====== Data to process

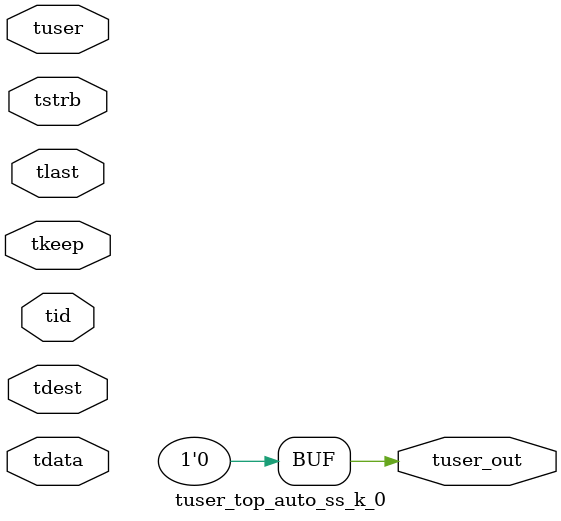
<source format=v>


`timescale 1ps/1ps

module tuser_top_auto_ss_k_0 #
(
parameter C_S_AXIS_TUSER_WIDTH = 1,
parameter C_S_AXIS_TDATA_WIDTH = 32,
parameter C_S_AXIS_TID_WIDTH   = 0,
parameter C_S_AXIS_TDEST_WIDTH = 0,
parameter C_M_AXIS_TUSER_WIDTH = 1
)
(
input  [(C_S_AXIS_TUSER_WIDTH == 0 ? 1 : C_S_AXIS_TUSER_WIDTH)-1:0     ] tuser,
input  [(C_S_AXIS_TDATA_WIDTH == 0 ? 1 : C_S_AXIS_TDATA_WIDTH)-1:0     ] tdata,
input  [(C_S_AXIS_TID_WIDTH   == 0 ? 1 : C_S_AXIS_TID_WIDTH)-1:0       ] tid,
input  [(C_S_AXIS_TDEST_WIDTH == 0 ? 1 : C_S_AXIS_TDEST_WIDTH)-1:0     ] tdest,
input  [(C_S_AXIS_TDATA_WIDTH/8)-1:0 ] tkeep,
input  [(C_S_AXIS_TDATA_WIDTH/8)-1:0 ] tstrb,
input                                                                    tlast,
output [C_M_AXIS_TUSER_WIDTH-1:0] tuser_out
);

assign tuser_out = {1'b0};

endmodule


</source>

============

Exactly as they appear above, give the records again, without their pictures.

<source format=v>


`timescale 1ps/1ps

module tuser_top_auto_ss_k_0 #
(
parameter C_S_AXIS_TUSER_WIDTH = 1,
parameter C_S_AXIS_TDATA_WIDTH = 32,
parameter C_S_AXIS_TID_WIDTH   = 0,
parameter C_S_AXIS_TDEST_WIDTH = 0,
parameter C_M_AXIS_TUSER_WIDTH = 1
)
(
input  [(C_S_AXIS_TUSER_WIDTH == 0 ? 1 : C_S_AXIS_TUSER_WIDTH)-1:0     ] tuser,
input  [(C_S_AXIS_TDATA_WIDTH == 0 ? 1 : C_S_AXIS_TDATA_WIDTH)-1:0     ] tdata,
input  [(C_S_AXIS_TID_WIDTH   == 0 ? 1 : C_S_AXIS_TID_WIDTH)-1:0       ] tid,
input  [(C_S_AXIS_TDEST_WIDTH == 0 ? 1 : C_S_AXIS_TDEST_WIDTH)-1:0     ] tdest,
input  [(C_S_AXIS_TDATA_WIDTH/8)-1:0 ] tkeep,
input  [(C_S_AXIS_TDATA_WIDTH/8)-1:0 ] tstrb,
input                                                                    tlast,
output [C_M_AXIS_TUSER_WIDTH-1:0] tuser_out
);

assign tuser_out = {1'b0};

endmodule


</source>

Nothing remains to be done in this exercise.